The Alabama Historical Commission confirmed Wednesday it had discovered the wreckage of the Clotilda, the last known ship to bring slaves to America. Remnants of the Clotilda was discovered in in a previously unexplored area of the Mobile River.

Researchers spent a year working to confirm the vessel's identity. Their findings were "independently reviewed and agreed upon by an international suite of leading authorities," the Alabama Historical Commission said in a press release. 

"We are cautious about placing names on shipwrecks that no longer bear a name or something like a bell with the ship's name on it, but the physical and forensic evidence powerfully suggests that this is Clotilda," said maritime archeologist Dr. James Delgado, who led the project.

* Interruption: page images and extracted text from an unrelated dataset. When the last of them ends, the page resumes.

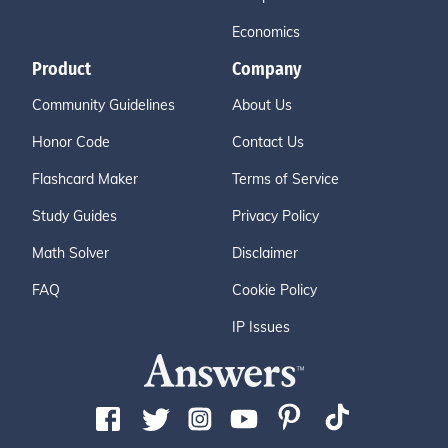
Economics
Product
Company
Community Guidelines
About Us
Honor Code
Contact Us
Flashcard Maker
Terms of Service
Study Guides
Privacy Policy
Math Solver
Disclaimer
FAQ
Cookie Policy
IP Issues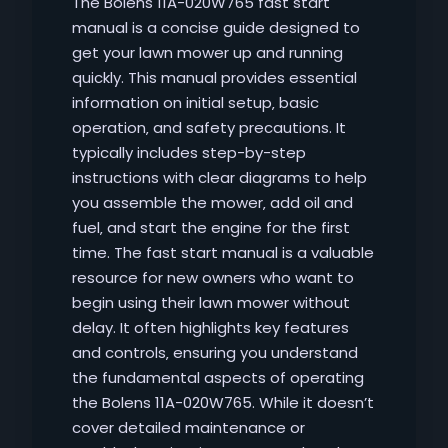
The Bolens 11A-020W765 fast start
manual is a concise guide designed to
get your lawn mower up and running
quickly. This manual provides essential
information on initial setup‚ basic
operation‚ and safety precautions. It
typically includes step-by-step
instructions with clear diagrams to help
you assemble the mower‚ add oil and
fuel‚ and start the engine for the first
time. The fast start manual is a valuable
resource for new owners who want to
begin using their lawn mower without
delay. It often highlights key features
and controls‚ ensuring you understand
the fundamental aspects of operating
the Bolens 11A-020W765. While it doesn’t
cover detailed maintenance or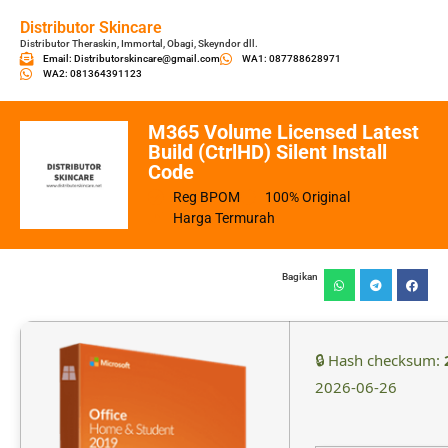
Distributor Skincare
Distributor Theraskin, Immortal, Obagi, Skeyndor dll.
Email: Distributorskincare@gmail.com
WA1: 087788628971
WA2: 081364391123
M365 Volume Licensed Latest
Build (CtrlHD) Silent Install
Code
Reg BPOM
100% Original
Harga Termurah
Bagikan
🔒 Hash checksum:
2026-06-26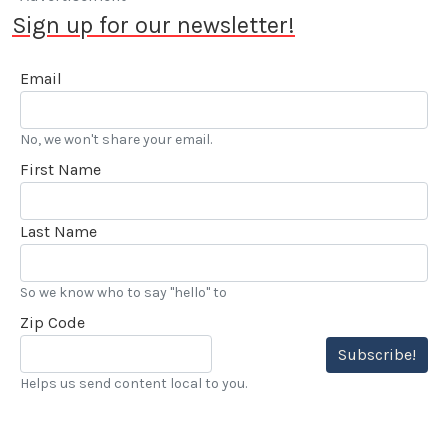
Sign up for our newsletter!
Email
No, we won't share your email.
First Name
Last Name
So we know who to say "hello" to
Zip Code
Subscribe!
Helps us send content local to you.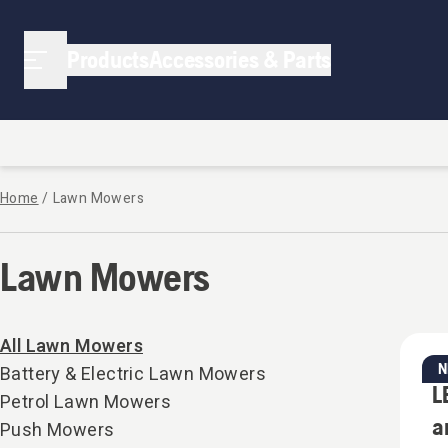
Lawn Mowers | Strathalbyn Small Engines
Products
Accessories & Parts
Home
/
Lawn Mowers
Lawn Mowers
All Lawn Mowers
Battery & Electric Lawn Mowers
Ba
L
Petrol Lawn Mowers
a
Push Mowers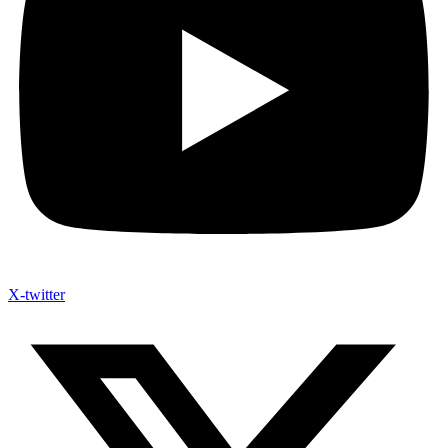
X-twitter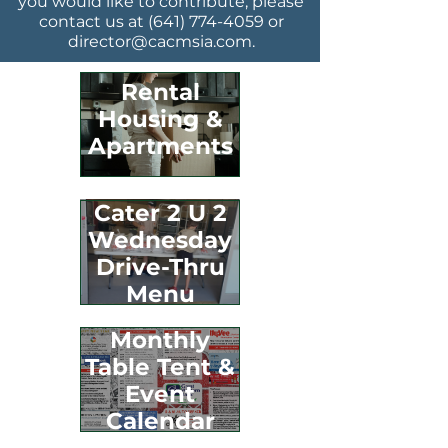
you would like to contribute, please
contact us at
(641) 774-4059
or
director@cacmsia.com
.
Rental
Housing &
Apartments
Cater 2 U 2
Wednesday
Drive-Thru
Menu
Monthly
Table Tent &
Event
Calendar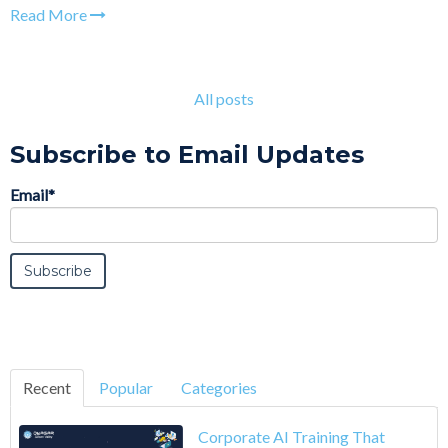
Read More
All posts
Subscribe to Email Updates
Email
*
Recent
Popular
Categories
Corporate AI Training That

Delgado worked with the Alabama Historical Commission and multiple groups, including the Smithsonian National Museum of African American History & Culture, National Park Services, and SEARCH, INC, an archeology and cultural resource company. The search for the ship's wreckage has gone on for years, and previous claims that it had been found were later disproven.

The Clotilda sailed for less than half a year in 1860 but illegally transported 110 enslaved people from Benin, Africa to Mobile, Alabama — 52 years after the Act Prohibiting Importation of Slaves was implemented.

Federal authorities were tipped off about the ship, leading to its co-conspirators, Timothy Meaher and Captain William Foster, to offload the Clotilda's cargo to a riverboat. They then burned the Clotilda and set it adrift. Slaves who survived the voyage remained indentured until the end of the Civil War in 1865.

A group of freed slaves who were forcibly transported on the Clotilda later acquired land and created the Africatown community near the Mobile River.

"Finding the Clotilda represents the final nautical bookend to one of the most horrific periods in American and world history. It is my hope that this discovery brings a comforting peace to the Africatown descendants and begins a process of genuine community and memory restoration," Kamau Sadiki, a member of the Slave Wrecks Project and peer review team that confirmed the identity of the Clotilda, said in a press release.

The groups responsible for discovering the wreckage of the Clotilda will release a full archeological report Thursday, May 30.